Results of the Research Papers Contest on “Sustainable Food and Nutrition Security: Building Bridges between Durable Agricultural Practices and School Feeding Programmes” are out. The authors of the top three papers will participate in study missions with the WFP Centre of Excellence against Hunger. The top five papers will be published in the Brazilian Journal of International Law.
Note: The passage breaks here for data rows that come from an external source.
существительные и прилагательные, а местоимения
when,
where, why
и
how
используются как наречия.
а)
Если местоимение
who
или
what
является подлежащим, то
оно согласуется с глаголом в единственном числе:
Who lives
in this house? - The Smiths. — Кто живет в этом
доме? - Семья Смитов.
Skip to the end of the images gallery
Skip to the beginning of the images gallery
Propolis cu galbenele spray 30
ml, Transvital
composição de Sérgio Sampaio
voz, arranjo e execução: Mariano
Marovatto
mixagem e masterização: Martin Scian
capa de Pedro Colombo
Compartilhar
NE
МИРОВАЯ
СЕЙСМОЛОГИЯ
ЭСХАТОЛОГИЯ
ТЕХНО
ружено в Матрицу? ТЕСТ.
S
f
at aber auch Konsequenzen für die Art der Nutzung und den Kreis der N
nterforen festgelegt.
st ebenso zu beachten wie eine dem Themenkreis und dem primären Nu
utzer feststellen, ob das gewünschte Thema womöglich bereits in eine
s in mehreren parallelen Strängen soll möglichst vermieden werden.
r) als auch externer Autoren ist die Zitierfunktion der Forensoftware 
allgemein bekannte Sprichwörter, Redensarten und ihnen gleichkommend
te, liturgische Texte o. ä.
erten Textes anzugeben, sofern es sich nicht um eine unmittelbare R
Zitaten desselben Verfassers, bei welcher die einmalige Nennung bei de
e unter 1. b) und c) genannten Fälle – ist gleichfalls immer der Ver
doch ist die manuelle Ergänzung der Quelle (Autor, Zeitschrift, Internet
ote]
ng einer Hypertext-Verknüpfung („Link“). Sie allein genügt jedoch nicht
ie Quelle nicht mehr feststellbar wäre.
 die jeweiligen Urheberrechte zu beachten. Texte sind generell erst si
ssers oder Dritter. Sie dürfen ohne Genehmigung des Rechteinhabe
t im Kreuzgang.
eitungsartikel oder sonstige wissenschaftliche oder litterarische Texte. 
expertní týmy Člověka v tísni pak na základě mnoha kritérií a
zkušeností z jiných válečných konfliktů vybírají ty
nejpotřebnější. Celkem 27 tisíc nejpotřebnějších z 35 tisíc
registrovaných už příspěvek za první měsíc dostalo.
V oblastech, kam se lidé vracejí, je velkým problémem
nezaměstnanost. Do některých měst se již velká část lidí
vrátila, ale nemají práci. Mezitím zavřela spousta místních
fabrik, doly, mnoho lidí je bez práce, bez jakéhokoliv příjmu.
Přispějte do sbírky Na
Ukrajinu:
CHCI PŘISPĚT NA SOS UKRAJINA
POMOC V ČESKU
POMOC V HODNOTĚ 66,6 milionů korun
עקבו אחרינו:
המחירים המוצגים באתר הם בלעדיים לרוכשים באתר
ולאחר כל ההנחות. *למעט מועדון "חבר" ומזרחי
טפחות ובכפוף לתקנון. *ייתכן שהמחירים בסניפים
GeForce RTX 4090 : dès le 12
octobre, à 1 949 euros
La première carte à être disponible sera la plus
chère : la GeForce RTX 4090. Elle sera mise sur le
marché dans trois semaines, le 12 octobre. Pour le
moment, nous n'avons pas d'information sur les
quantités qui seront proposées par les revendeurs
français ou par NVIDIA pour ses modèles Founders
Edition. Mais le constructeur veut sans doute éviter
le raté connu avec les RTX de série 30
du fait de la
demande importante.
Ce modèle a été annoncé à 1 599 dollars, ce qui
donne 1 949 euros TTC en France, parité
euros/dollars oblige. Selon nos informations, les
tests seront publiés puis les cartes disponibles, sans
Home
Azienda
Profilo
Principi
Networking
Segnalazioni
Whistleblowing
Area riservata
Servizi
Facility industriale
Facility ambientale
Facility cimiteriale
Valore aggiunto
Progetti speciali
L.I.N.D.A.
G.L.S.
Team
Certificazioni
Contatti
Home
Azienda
The contest was a joint initiative of the WFP Centre of Excellence and the University Centre of Brasília. The competition aimed to identify research centres and educational groups worldwide with expertise in food and nutritional security in order to support the generation and dissemination of knowledge, and promote the integration of science and politics in the food and nutritional security research field.
Winners
First place went to Rozane Marcia Triches, PhD in Nutrition and professor at Universidade Federal de Fronteira do Sul, in Paraná state, southern Brazil. Her paper, “Efficiency and efficacy of public food procurement from family farmers for school feeding in south of Brazil”, demonstrates that efficiency of public food procurement from smallholder farmers is greater when there is strategic action of social actors. Based on interviews and the revision of rendition of accounts and public calls, the paper shows that effective purchases provide income to family farmers and quality food to schoolchildren.
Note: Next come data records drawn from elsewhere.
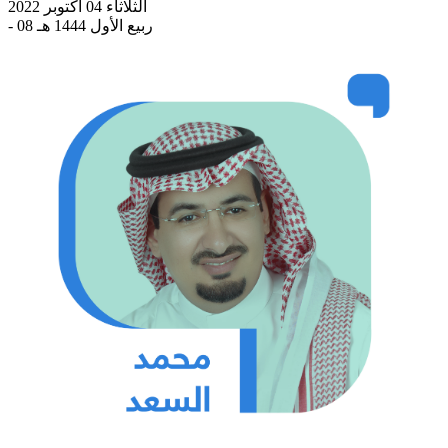
الثلاثاء 04 أكتوبر 2022
- 08 ربيع الأول 1444 هـ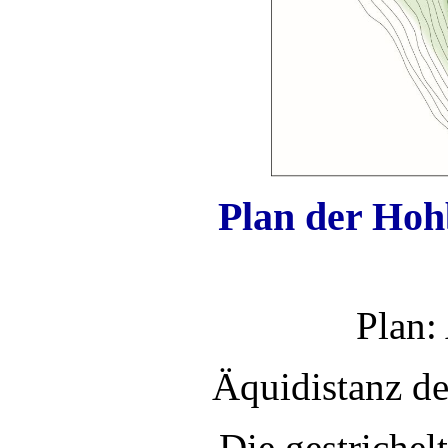
Plan der Hoh
Plan:
Äquidistanz d
Die gestrichel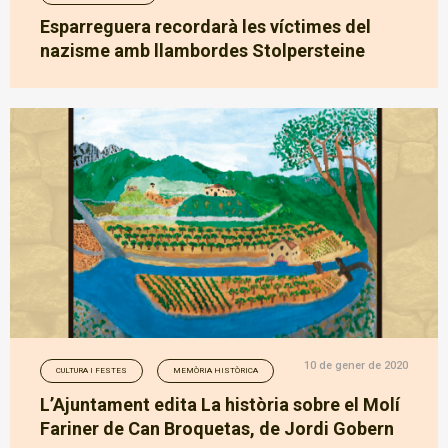
Esparreguera recordarà les víctimes del
nazisme amb llambordes Stolpersteine
10 de gener de 2020
CULTURA I FESTES
MEMÒRIA HISTÒRICA
L’Ajuntament edita La història sobre el Molí
Fariner de Can Broquetas, de Jordi Gobern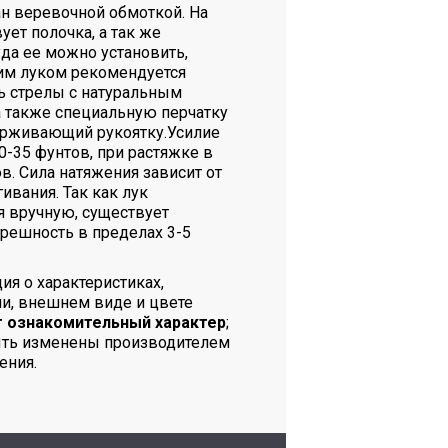
н веревочной обмоткой. На
вует полочка, а так же
уда ее можно установить,
тим луком рекомендуется
ь стрелы с натуральным
а также специальную перчатку
ерживающий рукоятку.Усилие
0-35 фунтов, при растяжке в
в. Сила натяжения зависит от
ивания. Так как лук
я вручную, существует
грешность в пределах 3-5
я о характеристиках,
и, внешнем виде и цвете
т ознакомительный характер
;
ыть изменены производителем
ения.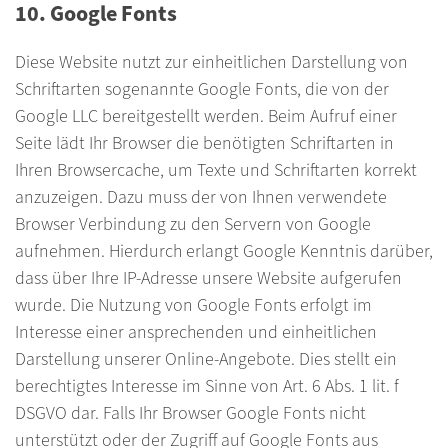
10. Google Fonts
Diese Website nutzt zur einheitlichen Darstellung von
Schriftarten sogenannte Google Fonts, die von der
Google LLC bereitgestellt werden. Beim Aufruf einer
Seite lädt Ihr Browser die benötigten Schriftarten in
Ihren Browsercache, um Texte und Schriftarten korrekt
anzuzeigen. Dazu muss der von Ihnen verwendete
Browser Verbindung zu den Servern von Google
aufnehmen. Hierdurch erlangt Google Kenntnis darüber,
dass über Ihre IP-Adresse unsere Website aufgerufen
wurde. Die Nutzung von Google Fonts erfolgt im
Interesse einer ansprechenden und einheitlichen
Darstellung unserer Online-Angebote. Dies stellt ein
berechtigtes Interesse im Sinne von Art. 6 Abs. 1 lit. f
DSGVO dar. Falls Ihr Browser Google Fonts nicht
unterstützt oder der Zugriff auf Google Fonts aus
Raymond Jatta, PhD in Economics and Programme Coordinator at the Forum for Agricultural Research in Africa, in The Gambia, won second place with the paper “Community Cereal Banking in The Gambia: determinants and impacts on food and nutrition security”. Community cereal banking is one possible strategy to help farming communities buffer production and prices shocks, as well as seasonal variations in their access to food. The study analyses the determinants of the communities’ choice of cereal banking as development project and assess the treatment effect on food and nutrition security outcomes. Results show that cereal banking substantially reduces inter-seasonal food price variability at the community level, improves households’ food and nutrition security, but has less impact on their wealth accumulation.
Third place went to Renato Lagapa Base, MSc in Economics and Researcher at the Estonian Crop Research Institute, in the Philippines. Lagapa Base submitted the paper “A Conceptual Paper on the Policy-Framework That Mirrors the Dynamic Link between Human Security, Social Protection and Safety Nets, and Food and Nutritional Security: The Case of the ‘Gulayan sa Paaralan Program’”. The research shows the policy-framework that came out from the promulgated policies of the Department of Education in the Philippines relative to its Gulayan sa Paaralan Program. It demonstrates the link between the concepts human security, social protection and safety nets, and food and nutritional security embedded in the policy-framework.
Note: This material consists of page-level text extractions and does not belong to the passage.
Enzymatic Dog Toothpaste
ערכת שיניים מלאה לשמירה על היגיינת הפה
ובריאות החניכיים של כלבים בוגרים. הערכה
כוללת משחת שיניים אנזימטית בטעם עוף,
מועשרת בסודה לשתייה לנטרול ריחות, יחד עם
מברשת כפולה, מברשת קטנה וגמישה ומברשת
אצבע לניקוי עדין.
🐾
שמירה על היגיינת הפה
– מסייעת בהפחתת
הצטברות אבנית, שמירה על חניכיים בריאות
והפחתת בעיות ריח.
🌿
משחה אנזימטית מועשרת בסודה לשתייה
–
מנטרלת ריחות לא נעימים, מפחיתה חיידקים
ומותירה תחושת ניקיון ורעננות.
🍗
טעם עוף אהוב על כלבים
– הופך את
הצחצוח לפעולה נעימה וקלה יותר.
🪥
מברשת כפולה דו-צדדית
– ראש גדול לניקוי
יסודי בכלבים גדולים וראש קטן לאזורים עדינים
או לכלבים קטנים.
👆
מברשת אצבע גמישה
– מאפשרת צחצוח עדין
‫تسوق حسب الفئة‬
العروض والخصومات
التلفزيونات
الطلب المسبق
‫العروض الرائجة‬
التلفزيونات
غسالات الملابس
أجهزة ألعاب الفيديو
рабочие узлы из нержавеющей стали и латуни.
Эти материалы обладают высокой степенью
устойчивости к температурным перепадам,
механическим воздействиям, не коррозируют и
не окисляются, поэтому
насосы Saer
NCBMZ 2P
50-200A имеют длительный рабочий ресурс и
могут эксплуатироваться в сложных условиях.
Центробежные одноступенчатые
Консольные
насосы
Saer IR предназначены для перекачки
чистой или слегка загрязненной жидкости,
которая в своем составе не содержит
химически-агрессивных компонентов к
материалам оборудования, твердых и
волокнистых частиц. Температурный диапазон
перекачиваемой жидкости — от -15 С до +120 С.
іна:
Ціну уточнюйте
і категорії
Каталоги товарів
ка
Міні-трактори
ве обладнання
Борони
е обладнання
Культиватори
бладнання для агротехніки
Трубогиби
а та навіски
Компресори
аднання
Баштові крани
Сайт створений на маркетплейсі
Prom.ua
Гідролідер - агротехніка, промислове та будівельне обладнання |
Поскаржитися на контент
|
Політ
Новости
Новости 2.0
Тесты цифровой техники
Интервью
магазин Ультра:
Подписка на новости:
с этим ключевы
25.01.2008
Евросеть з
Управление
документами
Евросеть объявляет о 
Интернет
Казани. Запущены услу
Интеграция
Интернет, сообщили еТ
Fourth place went to Mariana Girardi, MSc in Nurtition at Universidade Federal de Santa Catarina, Brazil, for the paper “Policy coherence in the implementation of the 2030 agenda for sustainable development: the Brazilian school feeding programme case study”. Fifth place went to Clement Mensah, from University of West Cape, South Africa, for the paper “Incentivizing smallholder farmer livelihoods and constructing food security through home-grown school feeding: the case of SNV’s Grain Banks Initiative in Sissala East District, Ghana”.